● **Your tasks**:
#1 Summarize the forum thread about the circular motion problem in two sentences.
#2 Carry on the forum thread about the circular motion problem from the point where it stops.

● **Page excerpt**:
High school circular motion problem

[Kailford]

Homework Statement

The problem is:
An amusement park is replacing it's stand-up roller coaster with a G-Force ride. Riders will enter the ride at the apex and lean against the wall of the ride. The G-force ride will speed up until riders reach height h above the apex. Determine the minimum speed v needed to keep riders at a constant height h (in terms of h, β, μs, and constant g). Given the wall of the ride make an angle β with the vertical, and the coefficient of static friction between the bodies and the surface of the walls is μs.

Homework Equations

a= (4*π^2*R)/T^2
a∆t = v2 - v1
d = 1/2(v1 + v2)∆t
d = v1∆t + 1/2a∆t²
d = v2∆t - 1/2a∆t²
v2² = v1² + 2ad
(sinA)/a=(sinB)/b=(sinC)/c
c^2=a^2 + b^2 - 2abcosC
Fnet = ma

The Attempt at a Solution

I have tried using the equations above in attempt to see if any can be used to solve this problem, but I am completely stuck. I do not know where to start and I am very confused as to how this problem can be solved.

I have attached a picture to give a better understanding of the problem.

 

[Bandersnatch]

Hi Kaliford,

It's never a good idea to try and mechanically fit a random equation to the problem. Just like with assembling a jigsaw, it's all about seeing the underlying picture.

Usually the first thing to do when you see a problem involving forces and motion, is to try and draw a free body diagram. This will help you identify the condition that makes the rider stay at height h (remember Newton's 1st law). Have a go at that. Start by identifying all the forces you think act on the rider. Imagine yourself in the ride and which way you'd be pulled/pressed against.

 

[Kailford]

Hi Kaliford,

It's never a good idea to try and mechanically fit a random equation to the problem. Just like with assembling a jigsaw, it's all about seeing the underlying picture.

● **Stored data**:
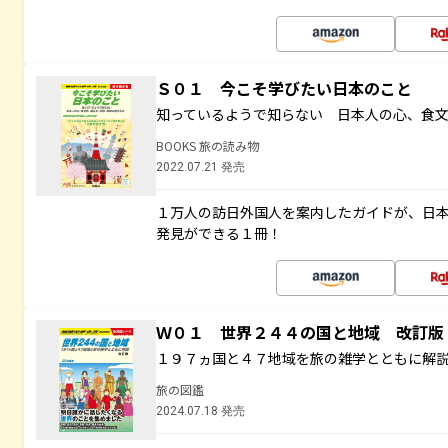
Ｓ０１ 今こそ学びたい日本のこと
知っているようで知らない 日本人の心、食
BOOKS 旅の読み物
2022.07.21 発売
１万人の訪日外国人を案内したガイドが、日
発見ができる１冊！
Ｗ０１ 世界２４４の国と地域 改訂版
１９７ヵ国と４７地域を旅の雑学とともに解
旅の図鑑
2024.07.18 発売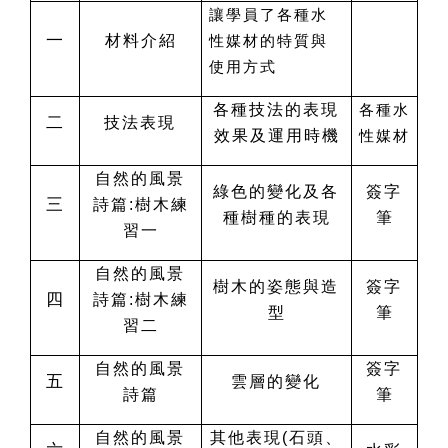
讓學員了各種水
一
材料介紹
性媒材的特質與
使用方式
各種技法的表現
各種水
二
技法表現
效果及運用時機
性媒材
自然的風景
綠色的變化及各
簽字
三
詩篇:樹木練
種樹種的表現
筆
習一
自然的風景
樹木的姿態與造
簽字
四
詩篇:樹木練
型
筆
習二
自然的風景
簽字
五
雲層的變化
詩篇
筆
自然的風景
其他表現(石頭、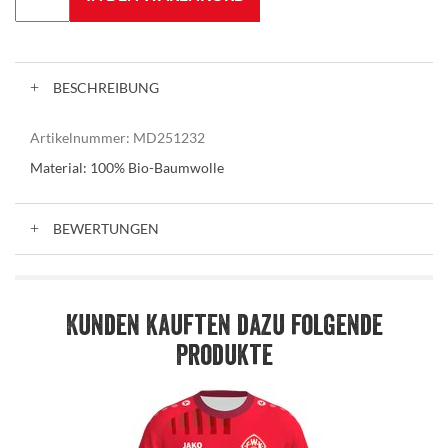
BESCHREIBUNG
Artikelnummer:
MD251232
Material: 100% Bio-Baumwolle
BEWERTUNGEN
Kunden kauften dazu folgende
Produkte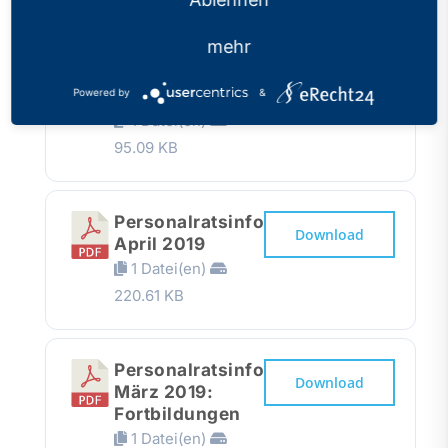
mehr
Personalratsinfo
Download
April 2019:
Fortbildungen
Powered by
&
1 Datei(en)
95.09 KB
Personalratsinfo
Download
April 2019
1 Datei(en)
220.61 KB
Personalratsinfo
Download
März 2019:
Fortbildungen
1 Datei(en)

● **Task answers**:
#1 A poster shares a homework problem that asks for the minimum speed v needed to keep G-Force ride riders at a constant height h, in terms of h, the wall angle β, the coefficient of static friction μs, and g, and reports being completely stuck after trying a list of motion and force equations. A reply advises against mechanically fitting a random equation to the problem and suggests starting with a free body diagram of all the forces acting on the rider to find the condition that keeps the rider at height h.

#2
Usually the first thing to do when you see a problem involving forces and motion, is to try and draw a free body diagram. This will help you identify the condition that makes the rider stay at height h (remember Newton's 1st law). Have a go at that. Start by identifying all the forces you think act on the rider. Imagine yourself in the ride and which way you'd be pulled/pressed against.

I doubt this is correct, but this is the free body diagram I came up with.

 

[lep11]

I doubt this is correct, but this is the free body diagram I came up with.

It's not correct. What is Fa?

 

[Bandersnatch]

Use the picture given in the problem description as a template. That slope needs to be there somewhere.
Imagine you're standing (or leaning against) the slope of the ride. Name each force you're drawing and describe why you think it should be there. Think of what's the difference in tems of forces present when the ride is rotating vs when it's standing still.Don't just drop a picture - describe your thought process. Surely, you must have some ideas, however silly they might seem. We can't help you if we don't know what you're thinking.

 

[lep11]

And you have to be familiar with the equation of circular motion and the concept of centripetal acceleration in order to solve this problem...or at least that's what I recommend. The kinematics equations you posted won't be that useful.

 

[Kailford]

Use the picture given in the problem description as a template. That slope needs to be there somewhere.
Imagine you're standing (or leaning against) the slope of the ride. Name each force you're drawing and describe why you think it should be there. Think of what's the difference in tems of forces present when the ride is rotating vs when it's standing still.Don't just drop a picture - describe your thought process. Surely, you must have some ideas, however silly they might seem. We can't help you if we don't know what you're thinking.

I assume there would be a normal force acting on the person leaning against the wall, and I think that would be perpendicular to the slope. There is also the force of gravity pulling the person downwards. There is would also be friction. As the ride spins, the person is supposed to move upward, but stay against the wall, so my guess would be that there would be static friction going horizontally to keep the person from sliding in that direction, and kinetic friction going along the slope as the person moves up. There must also be a force causing the person to move upward, but I am not sure what that would be. I do not know if any of what I am saying is right. I find the concept of circular motion confusing.

 

[Bandersnatch]

Alright! That's actually not bad thinking.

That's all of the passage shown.